The factory in Vietnam will produce up to 200 thousand smartphones per month. They will be shipped to South Korea from the end of this month. Samsung noted that as soon as the situation with COVID-19 stabilizes, the company will return production to Kumi.
The world’s largest smartphone maker, to date, has reported six virus-infected workers at its production facilities in Kumi, just 50 kilometers north of Daegu, the epicenter of the virus outbreak in South Korea.
In recent weeks, Samsung has had to stop smartphone production lines in the city for several days after workers got a positive result on COVID-19.
Last week, Samsung also reported a virus-infected worker at its Yongin factory, located about 50 kilometers south of Seoul, but reported that chip production was not affected.
Manufacturers are facing a drop in sales
The impact of the epidemic on the industry began with the abolition of the Mobile World Congress in Barcelona in February.
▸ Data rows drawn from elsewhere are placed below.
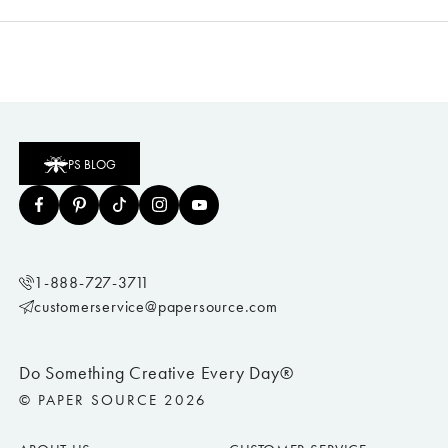
PS BLOG
1-888-727-3711
customerservice@papersource.com
Do Something Creative Every Day®
© PAPER SOURCE 2026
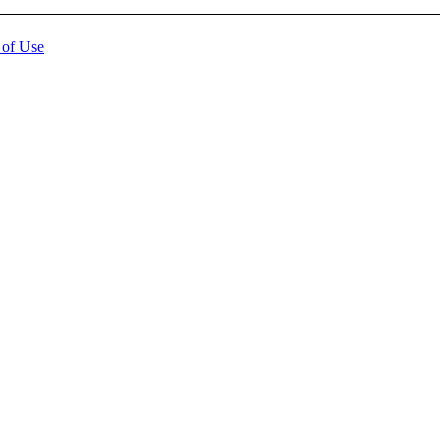
 of Use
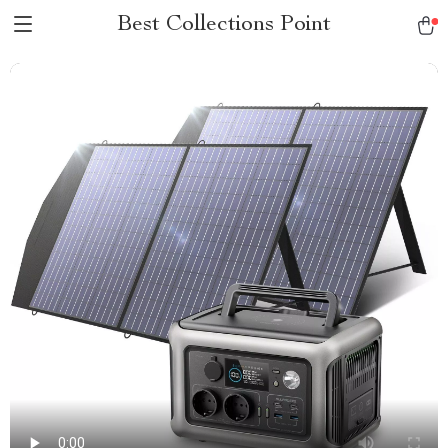
Best Collections Point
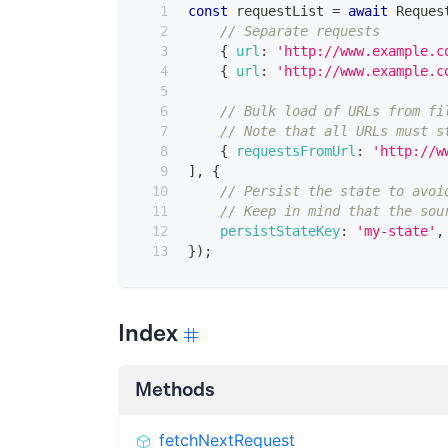
const
 requestList 
=
await
Reques
// Separate requests
{
url
:
'http://www.example.c
{
url
:
'http://www.example.c
// Bulk load of URLs from fi
// Note that all URLs must s
{
requestsFromUrl
:
'http://w
]
,
{
// Persist the state to avoi
// Keep in mind that the sou
persistStateKey
:
'my-state'
,
}
)
;
Index
Methods
fetchNextRequest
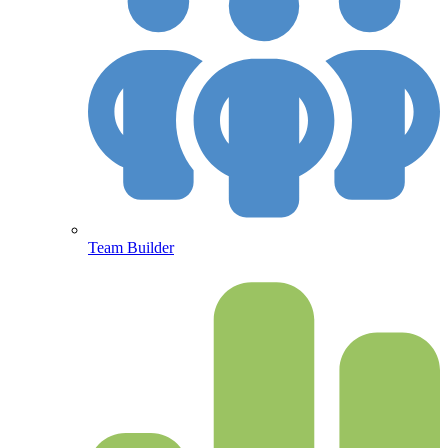
Team Builder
Many factories in China where smartphones are assembled are stopped. And many manufacturers, including Samsung, have already faced a drop in sales.
Samsung’s main rival, American Apple, has already warned that a coronavirus outbreak will adversely affect the company’s revenue. Analysts at Needham & Company believe that the situation with demand and supply can only normalize by June 2020, which is two months later than previously expected.
IPC, which unites electronics companies around the world, said last week that suppliers advised members to prepare for delivery delays of an average of three to five weeks. Factories in China are central to the supply of the electronics industry, and manufacturers are increasingly worried that coronavirus disruptions could delay production for several weeks.